▶ [Exercise aim]
Every entry is to be copied exactly as written, and the pictures are to be skipped.

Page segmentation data
####################
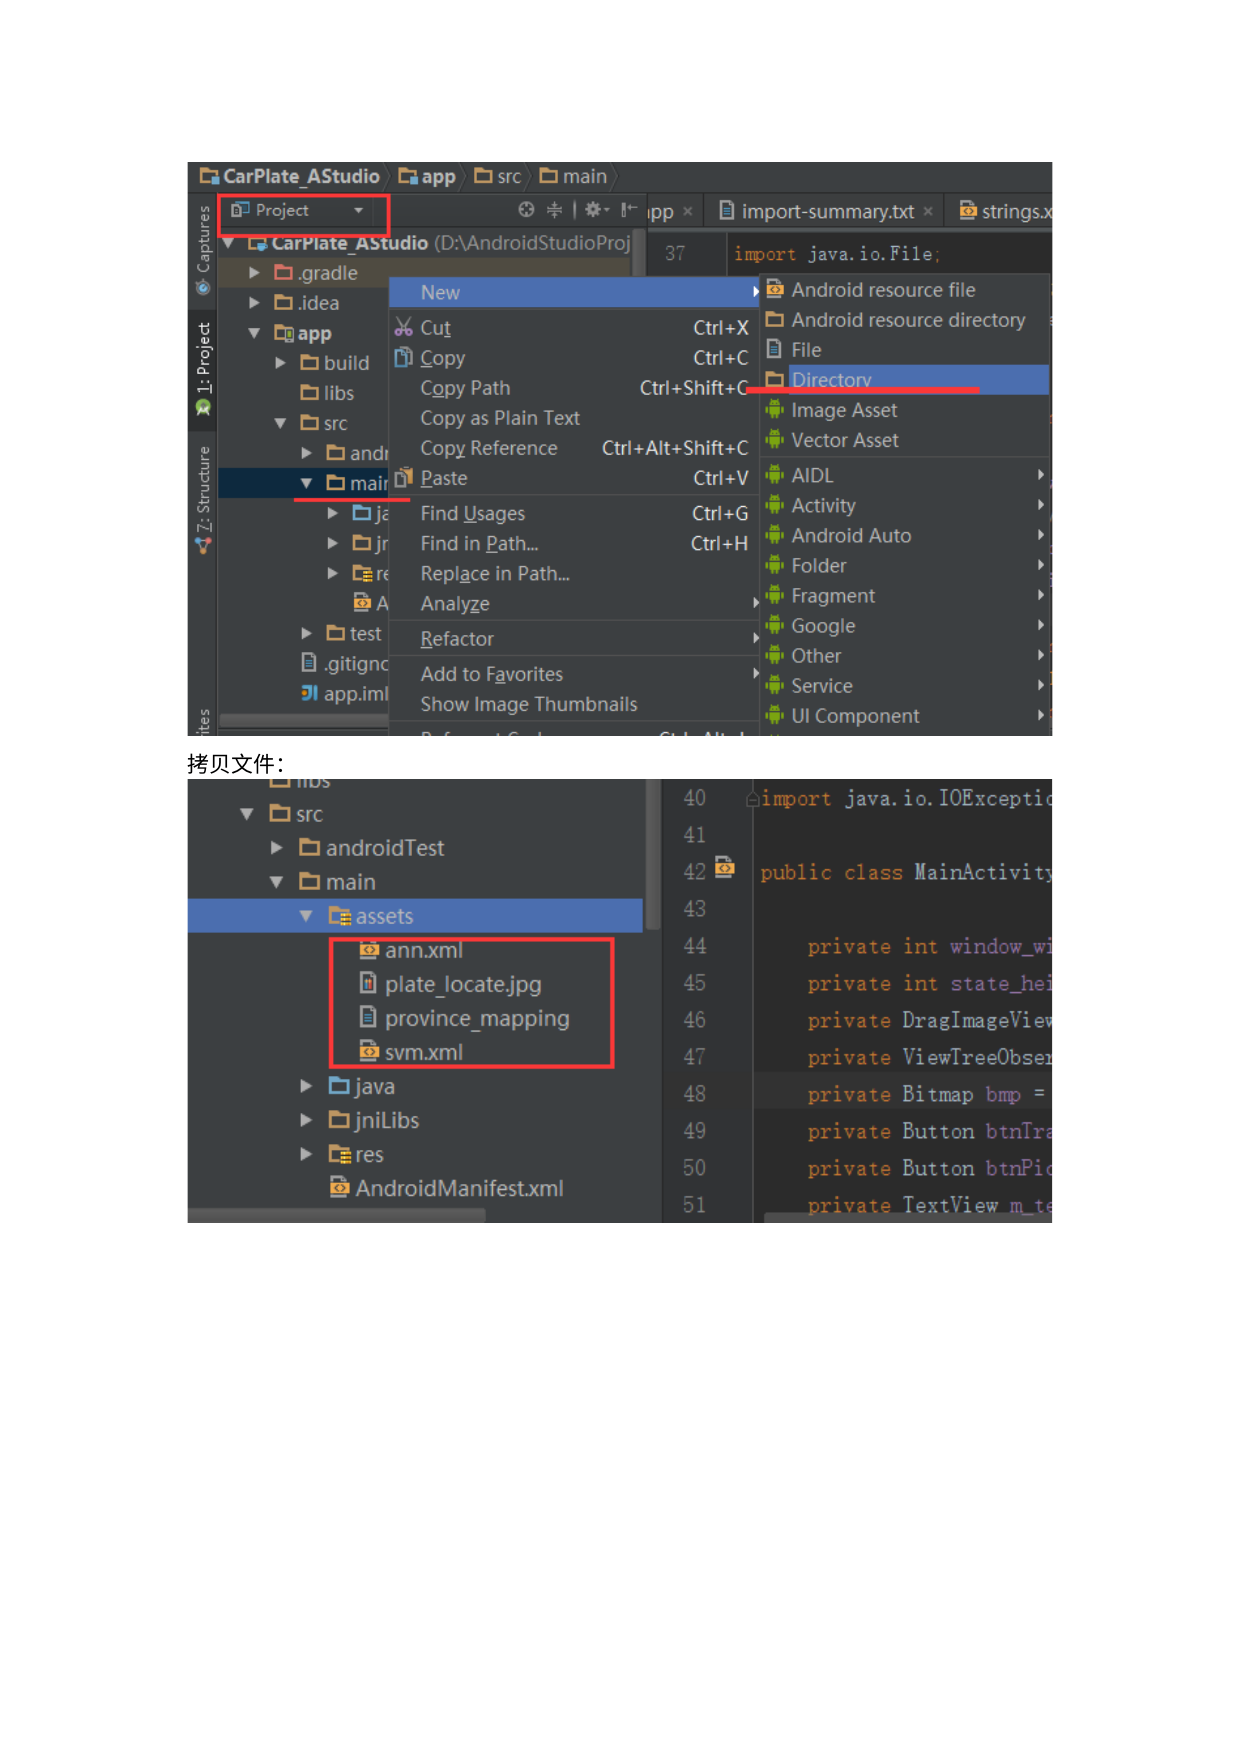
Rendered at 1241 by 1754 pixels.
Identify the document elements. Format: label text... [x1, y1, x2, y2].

picture [187, 162, 1053, 736]
text 拷贝文件： [187, 747, 1053, 779]
picture [187, 779, 1053, 1223]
####################
▶ [Written solution]
Rendered at 1241 by 1754 pixels.
Identify the document elements. Format: label text... [x1, y1, x2, y2].

picture [187, 162, 1053, 736]
text 拷贝文件： [187, 747, 1053, 779]
picture [187, 779, 1053, 1223]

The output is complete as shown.